I get similar results on Piz Daint. Also one MPI rank per node with --exclusive.


$ for i in 6 12 24; do OMP_PROC_BIND=TRUE OMP_NUM_THREADS=$i srun --jobid=46981470 lmp_a -in in.sc -sf omp | awk '/^Neigh   \|/' | sed 1q; done
Neigh   | 2.5581     | 2.6236     | 2.7554     |   3.8 | 546.5 | 57.83
Neigh   | 1.4566     | 1.5771     | 1.7569     |   8.5 |1020.6 | 48.51
Neigh   | 0.86885    | 1.1125     | 1.9214     |  25.1 |1854.6 | 30.87
$ for i in 6 12 24; do OMP_PROC_BIND=TRUE OMP_NUM_THREADS=$i srun --jobid=46981470 lmp_b -in in.sc -sf omp | awk '/^Neigh   \|/' | sed 1q; done
Neigh   | 2.5322     | 2.5903     | 2.7054     |   2.9 | 545.8 | 57.72
Neigh   | 1.4593     | 1.4929     | 1.5368     |   1.8 |1005.5 | 48.98
Neigh   | 0.84329    | 0.89284    | 0.97801    |   4.6 |1732.5 | 33.53
$ srun --jobid=46981470 -n 1 lscpu
Architecture:        x86_64
CPU op-mode(s):      32-bit, 64-bit
Byte Order:          Little Endian
Address sizes:       46 bits physical, 48 bits virtual
CPU(s):              24
On-line CPU(s) list: 0-23
Thread(s) per core:  2
Core(s) per socket:  12
Socket(s):           1
NUMA node(s):        1
Vendor ID:           GenuineIntel
CPU family:          6
Model:               63
Model name:          Intel(R) Xeon(R) CPU E5-2690 v3 @ 2.60GHz
Stepping:            2
CPU MHz:             3105.254
CPU max MHz:         2601.0000
CPU min MHz:         1200.0000
BogoMIPS:            5199.73
Virtualization:      VT-x
L1d cache:           32K
L1i cache:           32K
L2 cache:            256K
L3 cache:            30720K
NUMA node0 CPU(s):   0-23

However, on my desktop, I also see no difference between padded and the original versinos.

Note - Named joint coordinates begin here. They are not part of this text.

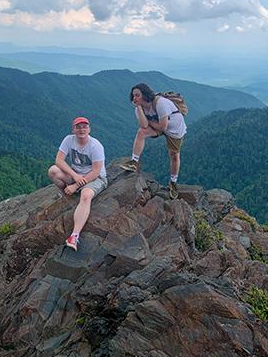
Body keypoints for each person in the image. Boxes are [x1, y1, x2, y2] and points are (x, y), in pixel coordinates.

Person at [48, 116, 107, 251]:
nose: (82, 129)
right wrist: (75, 176)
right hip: (76, 174)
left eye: (85, 126)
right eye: (78, 127)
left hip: (95, 178)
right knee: (53, 171)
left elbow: (96, 171)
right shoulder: (69, 140)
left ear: (89, 129)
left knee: (86, 194)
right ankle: (70, 197)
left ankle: (74, 236)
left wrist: (76, 185)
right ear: (73, 129)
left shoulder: (95, 145)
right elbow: (59, 160)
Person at [120, 83, 186, 199]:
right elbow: (144, 126)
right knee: (141, 132)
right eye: (133, 96)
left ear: (145, 95)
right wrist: (139, 108)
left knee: (174, 155)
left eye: (137, 95)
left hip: (174, 128)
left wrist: (148, 121)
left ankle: (173, 182)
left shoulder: (161, 103)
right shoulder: (139, 109)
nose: (134, 98)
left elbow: (163, 127)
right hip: (158, 124)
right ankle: (134, 162)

Thank you. I am looking into KOKKOS. In benchmarks it does not appear to be significantly faster then OMP. These benchmarks likely do not include atomics.

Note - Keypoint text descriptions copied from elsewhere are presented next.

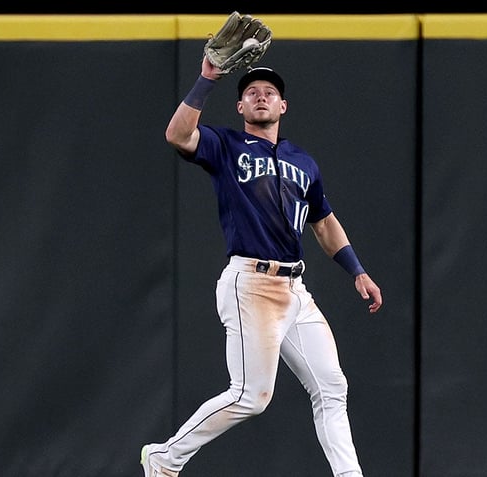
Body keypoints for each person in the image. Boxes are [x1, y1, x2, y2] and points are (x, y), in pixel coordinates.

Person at [141, 56, 383, 477]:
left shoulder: (303, 162)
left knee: (331, 387)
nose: (261, 96)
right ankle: (165, 458)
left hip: (296, 290)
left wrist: (357, 270)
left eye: (269, 92)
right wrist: (207, 79)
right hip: (251, 283)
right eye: (251, 92)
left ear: (283, 106)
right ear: (241, 107)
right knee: (250, 395)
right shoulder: (226, 146)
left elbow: (323, 222)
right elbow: (177, 134)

Those benchmarks are quite old, but I’ve found in general atomics give poor performance on Intel CPUs, at least for a low number of threads, which is why they are not the default. However, data duplication which is used for the OPENMP package and by default for the KOKKOS package won’t scale to large numbers of threads since the memory overhead is high.